Oui si c’est cohérent avec le personnage. Jean-Luc Mélenchon qui communique sur YouTube, ça a un impact parce que le personnage est supposé être proche des gens, du’peuple’. Le fait qu’il soit en phase avec le numérique, c’est aussi parce qu’il est entouré de gens, pour qui l’agit-prop et les réseaux sociaux, c’est une deuxième nature. Donc ils lui apportent cela. Xavier Bertrand, par exemple devrait cultiver son image d’assureur et être en phase avec la population et ne pas chercher à se présidentialiser plus que ça. Il gagnerait des points. Après il faudra qu’il se présidentialise.

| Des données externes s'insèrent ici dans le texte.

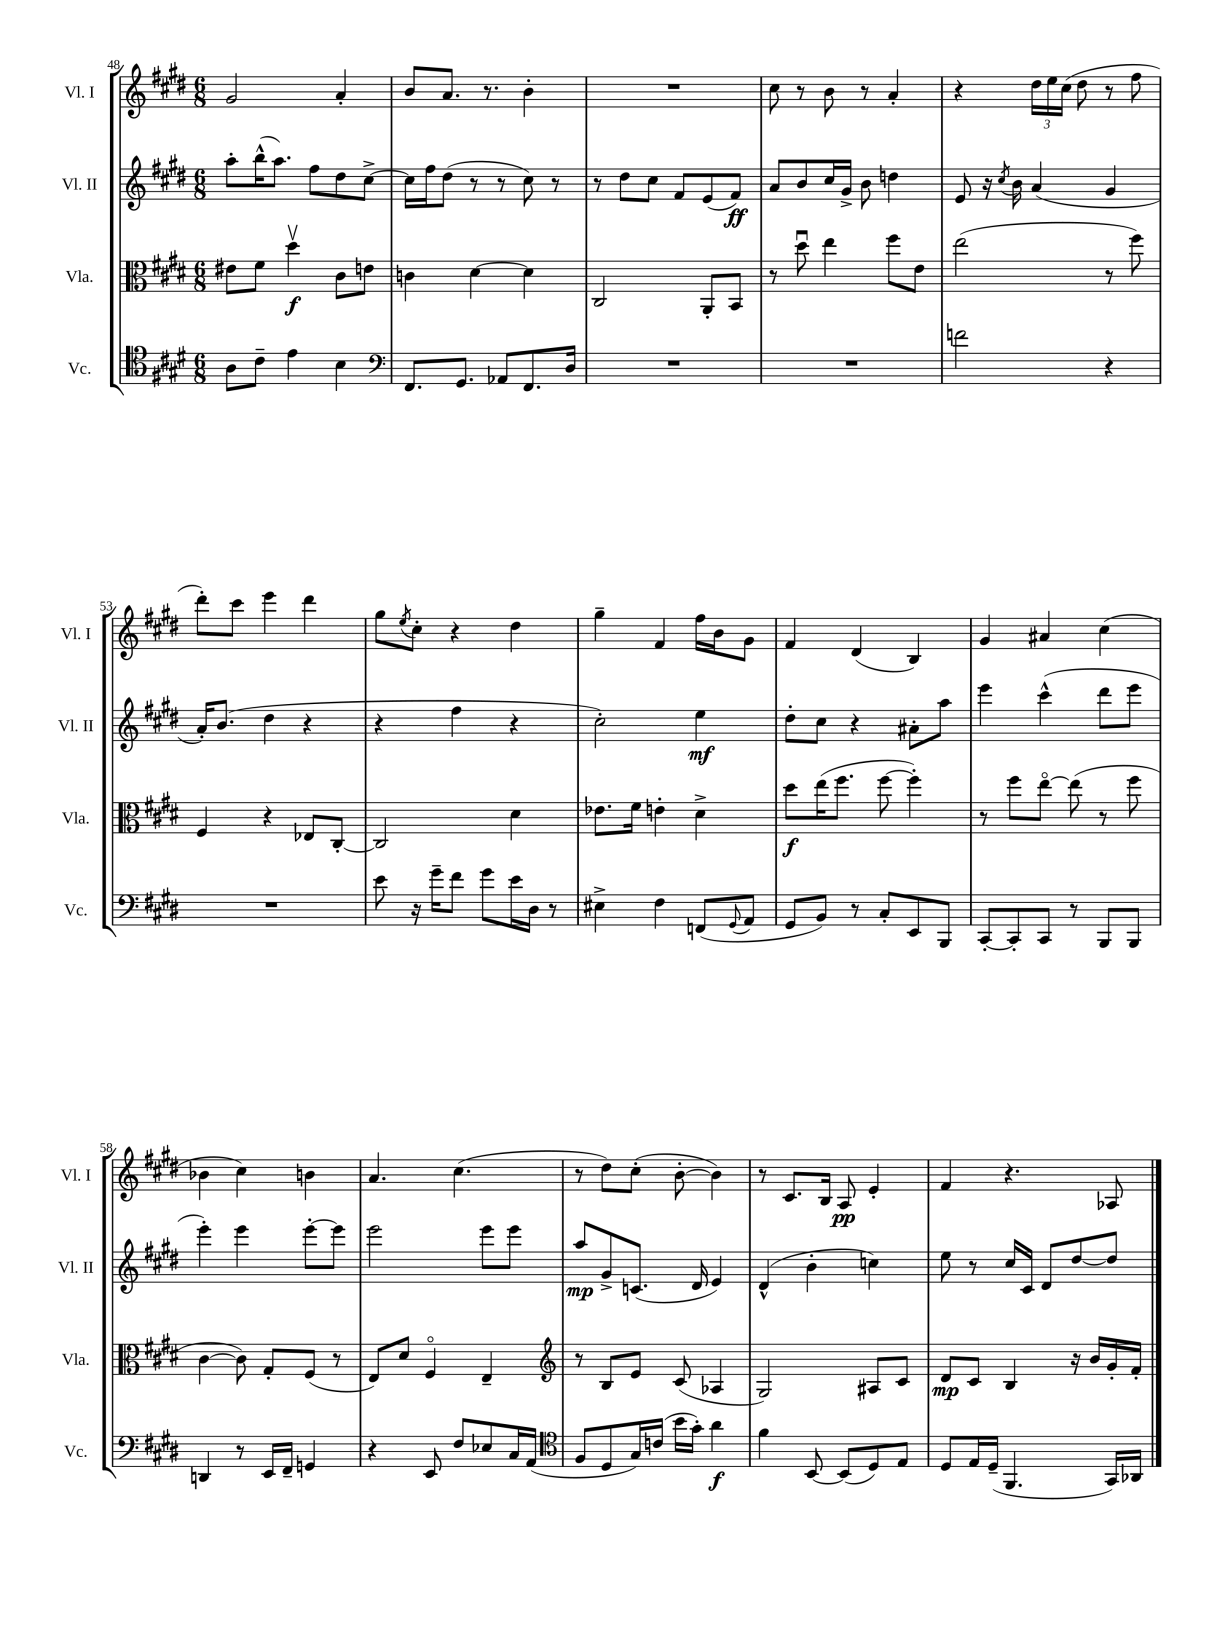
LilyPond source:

<<
\new StaffGroup <<
\new Staff = "s0" \with { instrumentName = "Vl. I" shortInstrumentName = "Vl. I" } {
    \clef treble \key e \major \numericTimeSignature \time 6/8
    gis'2 a'4-. |
    b'8 a'8. r8. b'4-. |
    R2. |
    cis''8 r8 b'8 r8 a'4-. |
    r4 \tuplet 3/2 { dis''16 e''16 cis''16( } dis''8 r8 fis''8 |
    dis'''8-.) cis'''8 e'''4 dis'''4 |
    gis''8 \acciaccatura { e''8 } cis''8-. r4 dis''4 |
    gis''4-- fis'4 fis''16 b'16 gis'8 |
    fis'4 dis'4( b4) |
    gis'4 ais'4 cis''4( |
    bes'4 cis''4) b'4 |
    a'4. cis''4.( |
    r8 dis''8) cis''8-.( b'8~-. b'4) |
    r8 cis'8. b16 a8\pp e'4-. |
    fis'4 r4. aes8 \bar "|." |
}
\new Staff = "s1" \with { instrumentName = "Vl. II" shortInstrumentName = "Vl. II" } {
    \clef treble \key e \major \numericTimeSignature \time 6/8
    a''8-. b''16-^( a''8.) fis''8 dis''8 cis''8~-> |
    cis''16 fis''16 dis''8( r8 r8 cis''8) r8 |
    r8 dis''8 cis''8 fis'8 e'8( fis'8\ff) |
    a'8 b'8 cis''16 gis'16-> b'8 d''4 |
    e'8 r16 \acciaccatura { cis''8 } b'16 a'4( gis'4 |
    a'16-.) b'8.( dis''4 r4 |
    r4 fis''4 r4 |
    cis''2-.) e''4\mf |
    dis''8-. cis''8 r4 ais'8-. a''8 |
    e'''4 cis'''4-^( dis'''8 e'''8 |
    e'''4-.) e'''4 e'''8~-. e'''8 |
    e'''2 e'''8 e'''8 |
    a''8\mp gis'8-> c'8.( dis'16 e'4) |
    dis'4-^( b'4-. c''4) |
    e''8 r8 cis''16 cis'16 dis'8 dis''8~ dis''8 \bar "|." |
}
\new Staff = "s2" \with { instrumentName = "Vla." shortInstrumentName = "Vla." } {
    \clef alto \key e \major \numericTimeSignature \time 6/8
    eis'8 fis'8 dis''4\upbow\f cis'8 e'8 |
    c'4 dis'4~ dis'4 |
    cis2 a,8-. b,8 |
    r8 dis''8\downbow e''4 fis''8 e'8 |
    e''2( r8 fis''8) |
    fis4 r4 ees8 cis8~-. |
    cis2 dis'4 |
    ees'8. fis'16 e'4-. dis'4-> |
    dis''8\f e''16( fis''8. fis''8~ fis''4-.) |
    r8 fis''8 e''8~\flageolet e''8( r8 fis''8 |
    cis'4~ cis'8) gis8-. fis8( r8 |
    e8) dis'8 fis4\flageolet e4-- |
    \clef treble r8 b8 e'8 cis'8( aes4 |
    gis2) ais8 cis'8 |
    dis'8\mp cis'8 b4 r16 b'16 gis'16-. fis'16-. \bar "|." |
}
\new Staff = "s3" \with { instrumentName = "Vc." shortInstrumentName = "Vc." } {
    \clef tenor \key e \major \numericTimeSignature \time 6/8
    a8 cis'8-- e'4 b4 |
    \clef bass fis,8. gis,8. aes,8 fis,8. dis16 |
    R2. |
    R2. |
    f'2 r4 |
    R2. |
    e'8 r16 gis'16-- fis'8 gis'8 e'16 dis16 r8 |
    eis4-> fis4 f,8( \appoggiatura { gis,8 } a,8 |
    gis,8 b,8) r8 cis8-. e,8 b,,8 |
    cis,8~-. cis,8-. cis,8 r8 b,,8 b,,8 |
    d,4 r8 e,16 fis,16-- g,4 |
    r4 e,8 fis8 ees8 cis16 a,16( |
    \clef tenor fis8 dis8 gis16) c'16( b'16 gis'16-.) a'4\f |
    fis'4 b,8~ b,8( dis8) e8 |
    dis8 e16 dis16--( fis,4. gis,16) aes,16 \bar "|." |
}
>>
>>
\layout { \context { \Score currentBarNumber = #48 } }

Yannick Jadot pourrait être cette figure de l’intellectuel de gauche, tel qu’on l’imagine. L’important c’est quelle histoire je veux raconter, quel personnage je suis et après seulement je vais vers les réseaux de la façon la plus naturelle possible. La députée américaine Alexandria Ocasio-Cortez le fait très bien. Le 1er jour au Congrès, elle se filme, elle montre aux gens comment cela se passe. Ce n’est pas très compliqué. En France, il y a François Ruffin qui le fait. On aurait tout à fait pu imaginer un député LREM qui découvre le Parlement. Mais on leur a imposé la ligne tout de suite.